West Middlesex Family history Society

Intended as an introduction as well as a step-by-step guide, Tracing Your House History contrives to be both an engaging and practical exploration of the seemingly convoluted, sometimes mysterious world of archival research. In a series of concise and easily accessibly chapters, Gill offers advice on how to go about dating your house, how to interpret architectural styles and how to locate and best understand the documentary resources which hole the key to the human histories behind so much brick and mortar.

Eastern Daily Press Weekend, May 18th

Discovering who lived in your house in the past can be an exciting project, with a wealth of new records to get stuck into – and, of course, learn how to interpret. With Gill Blanchard’s all-encompassing guide, you can also apply these newly-acquired skills of detection to trace homes that your ancestors lived in, as a colourful extra dimension to your family history. Gill explored the local, national and online resources needed to find out who lived in a property when, from census returns to wills to Valuation Office Survey records and beyond. She explains how to build local knowledge through local histories, investigate craftspeople and much more, to better understand the social and architectural landscapes at the time. With its practical slant and focus on demystifying unfamiliar property documents, this is the perfect introduction to tracing a house history, which can only add to your knowledge of your ancestors and their lives or perhaps help you to restore your own home in keeping with the era in which it was built.

Family Tree Magazine

A practical handbook for those researching the life and times of their houses.

Your Family History

I was particularly impressed by the great detail the author goes into with each source and how she explains some of the mystifying terms used in old documents. Highlighting the relevant websites as you progress through each chapter is another useful tool, and the ‘Finding…’ part at the end of each section is a great idea, as it can help you hunt down sources with ease.
Gill’s text is not only easy to follow for beginners, but also contains up-to-date information for more experience3d researchers. It may inspire those who think they have exhausted all records on a particular house to pick up their notes and try again.

Who Do You Think You Are?

With chapters on using architectural features to date buildings and explaining architectural styles from medieval to modern, this book provides a useful introduction on the physical aspects of buildings to the beginner. The book’s strength lies in guiding the reader towards sources of documentary information that will help them, including various maps, many building-related records such as hearth and window taxes, and people, with copious examples and links to the proliferation of web-based information available to researchers. As the number of sources increases rapidly, so does the need for a book such as this to keep us up to date with what is available.

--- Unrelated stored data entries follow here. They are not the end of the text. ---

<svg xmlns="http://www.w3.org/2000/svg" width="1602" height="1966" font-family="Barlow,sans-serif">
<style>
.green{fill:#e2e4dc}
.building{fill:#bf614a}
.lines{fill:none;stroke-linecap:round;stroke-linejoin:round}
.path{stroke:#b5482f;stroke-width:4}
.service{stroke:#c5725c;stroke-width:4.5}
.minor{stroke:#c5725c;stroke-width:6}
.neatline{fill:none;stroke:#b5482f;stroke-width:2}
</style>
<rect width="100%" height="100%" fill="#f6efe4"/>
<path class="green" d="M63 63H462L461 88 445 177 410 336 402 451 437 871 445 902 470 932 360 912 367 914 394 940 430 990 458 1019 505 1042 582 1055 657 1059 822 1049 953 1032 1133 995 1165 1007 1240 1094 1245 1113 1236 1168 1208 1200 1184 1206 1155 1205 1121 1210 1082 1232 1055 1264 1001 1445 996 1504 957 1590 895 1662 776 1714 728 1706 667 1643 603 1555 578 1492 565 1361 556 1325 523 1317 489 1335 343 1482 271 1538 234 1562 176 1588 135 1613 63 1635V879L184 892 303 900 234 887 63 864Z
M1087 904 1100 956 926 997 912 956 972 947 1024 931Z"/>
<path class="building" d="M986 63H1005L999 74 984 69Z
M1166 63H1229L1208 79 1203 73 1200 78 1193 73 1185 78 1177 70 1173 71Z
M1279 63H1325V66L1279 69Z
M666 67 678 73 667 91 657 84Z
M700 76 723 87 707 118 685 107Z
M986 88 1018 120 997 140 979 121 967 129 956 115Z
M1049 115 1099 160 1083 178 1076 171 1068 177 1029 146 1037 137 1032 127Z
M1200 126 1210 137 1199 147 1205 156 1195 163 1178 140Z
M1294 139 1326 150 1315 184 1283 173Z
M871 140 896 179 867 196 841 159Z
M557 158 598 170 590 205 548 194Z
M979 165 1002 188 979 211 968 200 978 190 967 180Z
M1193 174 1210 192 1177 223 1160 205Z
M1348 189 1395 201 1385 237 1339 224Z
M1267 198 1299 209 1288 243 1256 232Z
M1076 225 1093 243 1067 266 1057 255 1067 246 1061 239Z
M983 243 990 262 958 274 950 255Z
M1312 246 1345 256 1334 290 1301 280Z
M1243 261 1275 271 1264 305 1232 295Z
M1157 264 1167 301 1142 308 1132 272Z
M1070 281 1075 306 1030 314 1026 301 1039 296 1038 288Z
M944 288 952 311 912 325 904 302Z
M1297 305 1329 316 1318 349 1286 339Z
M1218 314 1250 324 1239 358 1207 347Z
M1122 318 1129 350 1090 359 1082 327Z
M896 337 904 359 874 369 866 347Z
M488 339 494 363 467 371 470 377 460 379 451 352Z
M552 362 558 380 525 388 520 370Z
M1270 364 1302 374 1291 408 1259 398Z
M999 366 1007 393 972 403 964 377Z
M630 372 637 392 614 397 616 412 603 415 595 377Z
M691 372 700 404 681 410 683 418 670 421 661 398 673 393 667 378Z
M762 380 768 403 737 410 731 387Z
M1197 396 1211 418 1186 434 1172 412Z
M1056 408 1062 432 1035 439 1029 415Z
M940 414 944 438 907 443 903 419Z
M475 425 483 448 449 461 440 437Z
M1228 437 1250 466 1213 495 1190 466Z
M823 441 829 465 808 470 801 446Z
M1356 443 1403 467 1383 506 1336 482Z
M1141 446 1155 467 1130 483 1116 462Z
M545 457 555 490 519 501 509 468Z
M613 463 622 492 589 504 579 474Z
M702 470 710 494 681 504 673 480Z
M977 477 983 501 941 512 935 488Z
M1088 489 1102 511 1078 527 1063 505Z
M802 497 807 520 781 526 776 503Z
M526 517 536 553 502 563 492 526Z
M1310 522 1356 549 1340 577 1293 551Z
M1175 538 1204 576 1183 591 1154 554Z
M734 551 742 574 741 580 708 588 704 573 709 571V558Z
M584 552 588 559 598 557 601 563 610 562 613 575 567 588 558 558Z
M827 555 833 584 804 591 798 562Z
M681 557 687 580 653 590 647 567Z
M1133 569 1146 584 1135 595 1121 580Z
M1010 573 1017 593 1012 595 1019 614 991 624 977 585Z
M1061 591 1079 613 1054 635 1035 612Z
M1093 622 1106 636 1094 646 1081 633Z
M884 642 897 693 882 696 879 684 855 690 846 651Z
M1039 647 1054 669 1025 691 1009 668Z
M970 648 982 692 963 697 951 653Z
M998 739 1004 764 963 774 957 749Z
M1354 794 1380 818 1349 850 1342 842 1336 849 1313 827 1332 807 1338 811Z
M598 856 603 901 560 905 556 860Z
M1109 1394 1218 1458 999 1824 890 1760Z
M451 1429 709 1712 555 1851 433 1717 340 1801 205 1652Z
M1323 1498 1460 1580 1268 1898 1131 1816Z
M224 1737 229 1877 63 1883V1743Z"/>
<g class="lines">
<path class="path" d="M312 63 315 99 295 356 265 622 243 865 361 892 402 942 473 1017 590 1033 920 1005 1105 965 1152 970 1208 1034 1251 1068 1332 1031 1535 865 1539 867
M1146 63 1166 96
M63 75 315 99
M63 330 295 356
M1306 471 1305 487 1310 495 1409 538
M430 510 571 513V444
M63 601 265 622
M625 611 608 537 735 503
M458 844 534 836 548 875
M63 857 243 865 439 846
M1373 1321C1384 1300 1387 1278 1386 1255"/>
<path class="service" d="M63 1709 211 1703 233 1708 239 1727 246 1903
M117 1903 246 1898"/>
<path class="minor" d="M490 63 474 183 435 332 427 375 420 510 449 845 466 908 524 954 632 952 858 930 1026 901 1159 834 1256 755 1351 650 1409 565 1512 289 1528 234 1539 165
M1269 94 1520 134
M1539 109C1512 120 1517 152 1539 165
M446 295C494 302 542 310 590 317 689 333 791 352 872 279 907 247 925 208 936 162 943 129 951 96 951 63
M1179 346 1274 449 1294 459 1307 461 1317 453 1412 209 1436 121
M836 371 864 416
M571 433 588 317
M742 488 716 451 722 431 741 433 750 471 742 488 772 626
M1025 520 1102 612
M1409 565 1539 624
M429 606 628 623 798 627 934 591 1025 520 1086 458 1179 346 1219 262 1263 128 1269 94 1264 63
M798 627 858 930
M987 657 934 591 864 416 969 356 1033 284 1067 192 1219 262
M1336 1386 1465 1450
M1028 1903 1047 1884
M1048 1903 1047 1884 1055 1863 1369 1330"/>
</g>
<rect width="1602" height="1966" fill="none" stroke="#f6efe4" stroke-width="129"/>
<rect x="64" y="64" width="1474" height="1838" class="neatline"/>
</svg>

Norfolk Historic Buildings Group

An ancestry book with a difference - many of us will know exactly when our house was built, and by whom, but there are still things to be learned about it, and Gill Blanchard opens several fascinating doors into the history and pasts of our homes that will make for fascinating research.

Books Monthly
 Gill Blanchard

About Gill Blanchard

Gill Blanchard, BA. MA, PGCE (PCE) has been a local historian, genealogist and house historian since 1997 and previously worked in a local record office for six years. She is the author of several books, including Tracing Your Ancestors: Cambridgeshire, Essex, Norfolk and Suffolk, Writing Your Family History and Tracing Your House History. She also writes regularly for national genealogy magazines and is a full member of AGRA – the Association of Genealogists and Researchers in Archives.